しかし今回またベントという言葉を耳にして
もう少しベントについて勉強しようと思った。
ネットで検索してかつて東芝で原子炉の設計に携わっておられた
後藤政志さんが技術者の視点から「1号機のベント失敗」について
詳しく解説をされているものを見つけた。
専門的な内容で詳しく述べられているので一読してほしい。

http://abc.pwkyoto.com/?eid=239

この中で後藤さんが問題とされているのが過酷事故対策への考え方だ。
私たちは今回のような大きな災害や事故の時の対策として
ベントをする機能が備わっているという風に理解していたが
実は「過酷事故というのは起こりえないという前提で
取りあえずつけておけばいいという程度の対策であった」
というのが現実だったということ。
後藤さんの主張はそもそもベントしなければならないということ
自体が根本的な誤りだということが大前提になっている。
つまり基本は何が起きても放射能を格納容器内に閉じ込めておける
それがあるべき姿ということだ。
しかし現実にはその基本が崩れる過酷事故が起きた。

その先の対策というのは「あり得ない」という前提で
AがダメならB,BがダメならCというような
単一故障基準すら適用されていなかった。
それは何故か。起こりえる全てのケースをシュミレーションして
対策を講じた原子炉などというものはおそらく
まったく採算が取れないようなものになるからだ。

更にどうしてもベントが必要になった場合に備えて
蒸気から放射性物質を除去するフィルターを設置するのは
現在では国際常識となっているらしいがこの点に関しても

「国内の沸騰水型原発ではベント配管にフィルターは付いておらず
東京電力福島第1原発事故では、放射性物質が広く拡散した。保安院は
「深刻な事故を想定していなかったからで、問題だった」と認めた。高
圧蒸気に耐えるフィルターは大掛かりでコストがかかり、技術的にも難
しいが、経済産業省原子力安全・保安院が、蒸気から放射性物質を除去
するフィルターの設置を義務付ける検討を始めたことが11日までの保
安院への取材で分かった」
これが6月の時点での話。このフィルターの設置に関しても過酷事故
を想定していなかったことやコスト最優先の体質がうかがえる。

「脱原発」にせよ「原発容認」にせよ自分の考え方をまとめていく上で
まずいろいろなことをちゃんと理解することが大切だと思う。
自分で選択したことに自分で責任を取るためにも
ムードに流されたり他人の意見をうのみにせず
自分の人生の残りの時間が許す限り
やはり少しずつ勉強を続けていきたいと思う。

福島原発で高濃度の放射能というニュース

2011-08-02 08:09:15 | 原発事故
昨日福島原発1号機と2号機の間の排気塔付近で
1時間あたり1万ミリシーベルト以上という極めて高い放射線量が
測定されたというニュースが流れた。1万ミリシーベルト
(10シーベルト/h)という値は、20分ほど浴び続けると
半数の人が死亡する放射線量で、これまで1号機の原子炉建屋
の中で測定された4000ミリシーベルトを超える、事故後最も
高い値だという。

### 実施する課題
(a) 演習用の文章の内容を3文で要約すること。
(b) 演習用の文章の最後の文に続けて、その先を書き進めてください。

### データセット抜粋
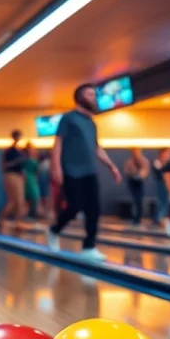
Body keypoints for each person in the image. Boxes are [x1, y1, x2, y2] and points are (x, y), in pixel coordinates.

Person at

### 課題別の解答
(a) 筆者は、かつて東芝で原子炉の設計に携わっていた後藤政志さんの解説をもとに、ベントは過酷事故が起こりえないという前提で取りあえずつけておけばいいという程度の対策であり、単一故障基準すら適用されていなかったと述べている。また、国内の沸騰水型原発のベント配管には蒸気から放射性物質を除去するフィルターが付いておらず、この点にも過酷事故を想定していなかったことやコスト最優先の体質がうかがえるとしている。さらに、福島原発1号機と2号機の間の排気塔付近で、事故後最も高い1時間あたり1万ミリシーベルト以上の放射線量が測定されたというニュースを取り上げている。

(b)
このところ政府や東電は、原子炉や使用済み燃料プールの循環冷却が
ほぼ予定通りに進んでいて、事態は収束に向かっているという
ニュアンスの報道を続けていたところにこのニュース。
「東電は、事故直後に行われた1号機からのベントによって出た物質
が残っている可能性もあるとしながらも、詳しい原因についてはさ
らに調査が必要」と発表した。

事故後やがて五ヶ月になろうとしているのに、なぜ今また
こういう事態が報じられるのか。こと原子力に関係することは
一体どこまで事実が報道されているのか。
京大の小出先生は事故直後から次のような意見を述べられている。

(6月29日のインタビューから抜粋)

質問者:そもそも東電が国に(データなどを)示さないというのも
    あるのではないでしょうか?

小出さん:東京電力自身、今現在も事故の実態を把握できていないという、
     それほど困難な事故なんだ、ということもあると思います。
     いろんな情報そのものを知りえないということもあるし、
     知った上で東電が隠した、知った上で国が隠した、さまざまだ
     と思います。

私はこの小出先生の見解が正しいと思っている。このサイトでリンク
している福島原発の状態の様々なデータの中で、原子炉の水位と
燃料棒の露出度というのがあるが、1号機では27%前後、2号機と
3号機では35%前後燃料棒が露出しているという状況は、3月の
終わりくらいからずっと変わっていない。このデータは、1号機から
3号機の燃料棒がメルトスルーしているという事実と照合して一体
整合性があるのだろうか。
またこれも小出先生の意見によれば、安定冷却とか冷温停止とかいう
対処法は、燃料棒がある程度健全な形で残っている場合に可能で
あってメルトスルーしている状況では、そういう表現は適当でない
ということだ。

事故後からずっと感じていたことだが、事態をまだ正確に把握できて
いない東電は、更にそのことを政府に対しても正直に丁寧に説明
をせず、政府の指示に従ってうまく行っていることだけを報告し
マスコミも含めて、一般の人がちゃんと理解できないのをいいことに
適当なデータを発表し続けているのではないかという疑念は未だに
消えない。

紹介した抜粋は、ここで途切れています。